Until the Industrial Revolution, most of the world's population was rural. However, by
mid-nineteenth century, half of the English people lived in cities, and by the end of the
century, the same was true of other European countries. Between 1800 and 1950 most large
European cities exhibited spectacular growth. At the beginning of the nineteenth century
there were scarcely two dozen cities in Europe with a population of 100,000, but by 1900
there were more than 150 cities of this size. The rise of great cities can be accounted
for in various ways:
First, industrialization called for the concentration of a work force; and indeed, the
factories themselves were often located where coal or some other essential material was
available, as the Ruhr in Germany and Lille in northern France.

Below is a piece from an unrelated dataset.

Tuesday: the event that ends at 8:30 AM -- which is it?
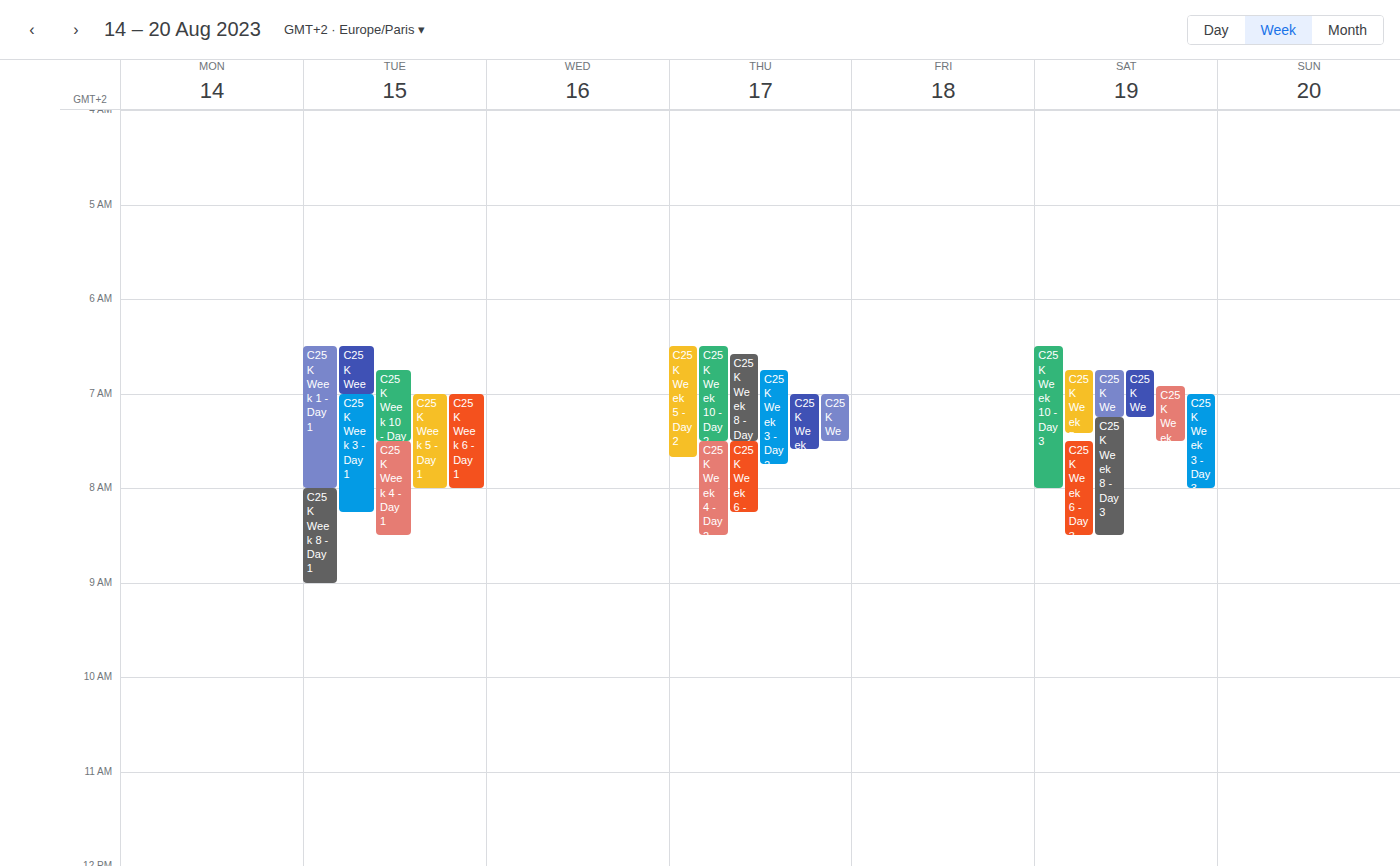
"C25K Week 4 - Day 1"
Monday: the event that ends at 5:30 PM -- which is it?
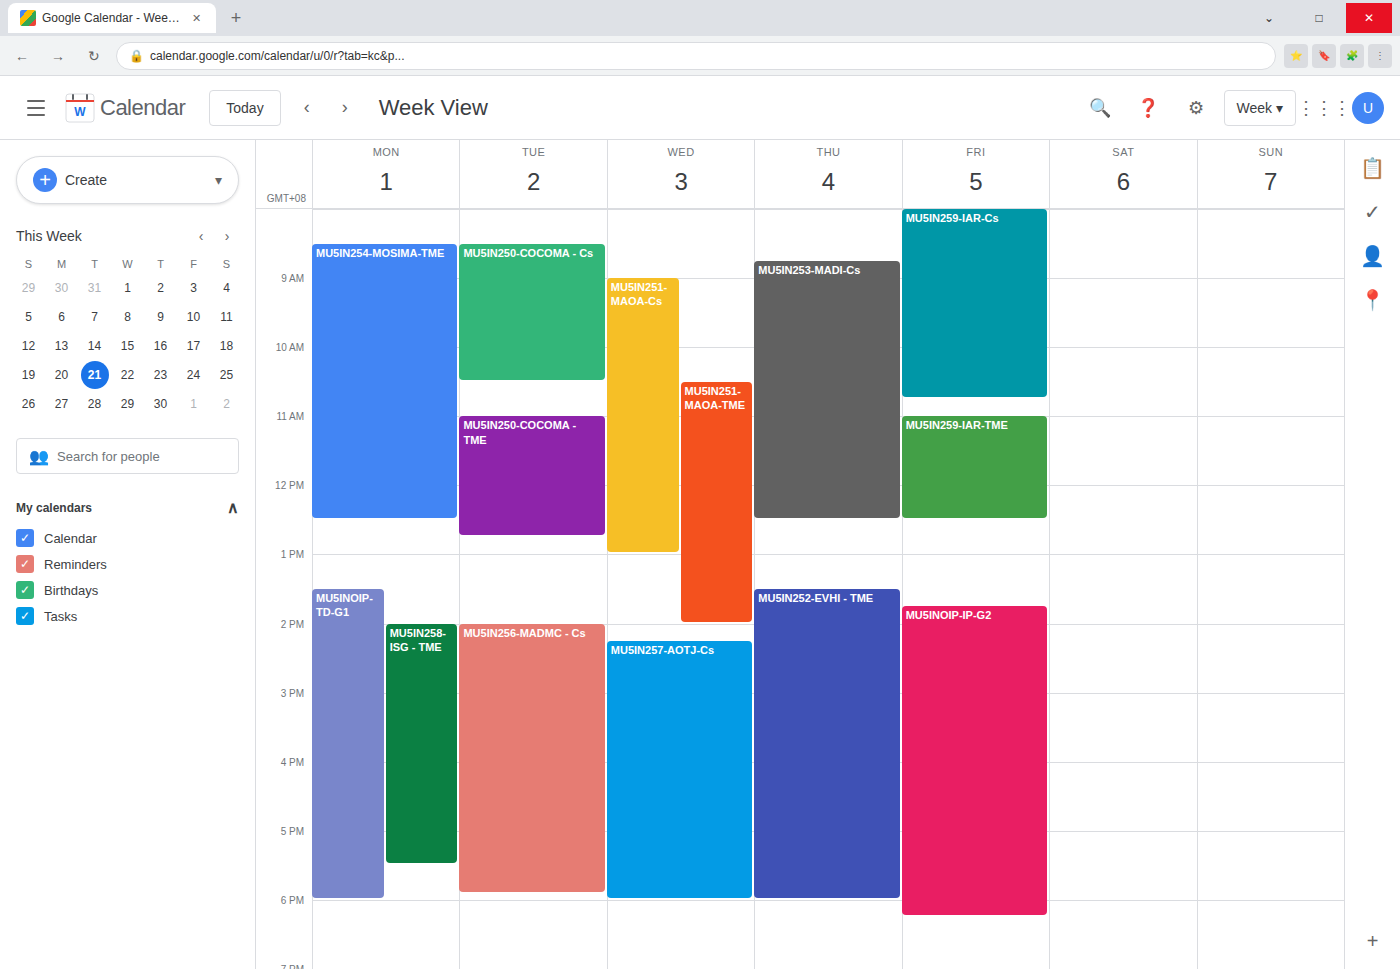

Second, the necessity for marketing finished goods created great urban centers where there
was access to water or railways. Such was the case with Liverpool, Hamburg, Marseilles,
and New York.
And third, there was a natural tendency for established political centers such as London,
Paris, and Berlin to become centers fort he banking and marketing functions of the new
industrialism.
Rapid growth of the cities was not an unmixed blessing. The factory towns of England
tended to become rookeries of jerry-built tenements, while the mining towns became long
monotonous rows of company-built cottages, furnishing minimal shelter and little more. The
bad living conditions in the towns can be traced to lack of good brick, the absence of
building codes, and the lack of machinery for public sanitation. But, it must be added,
they were also due to the factory owners' tendency to regard laborers as commodities and
not as a group of human beings.
In addition to a new factory-owning bourgeoisie, the Industrial Revolution created a new
working class. The new class of industrial workers included all the men, women, and
children laboring in the textile mills, pottery works, and mines. Often skilled artisans
found themselves degraded to routine process laborers as machines began to mass produce
the products formerly made by hand. Generally speaking, wages were low, hours were long,
and working conditions unpleasant and dangerous. The industrial workers had helped to pass
the Reform Bill of 1832, but they had not been enfranchised by it.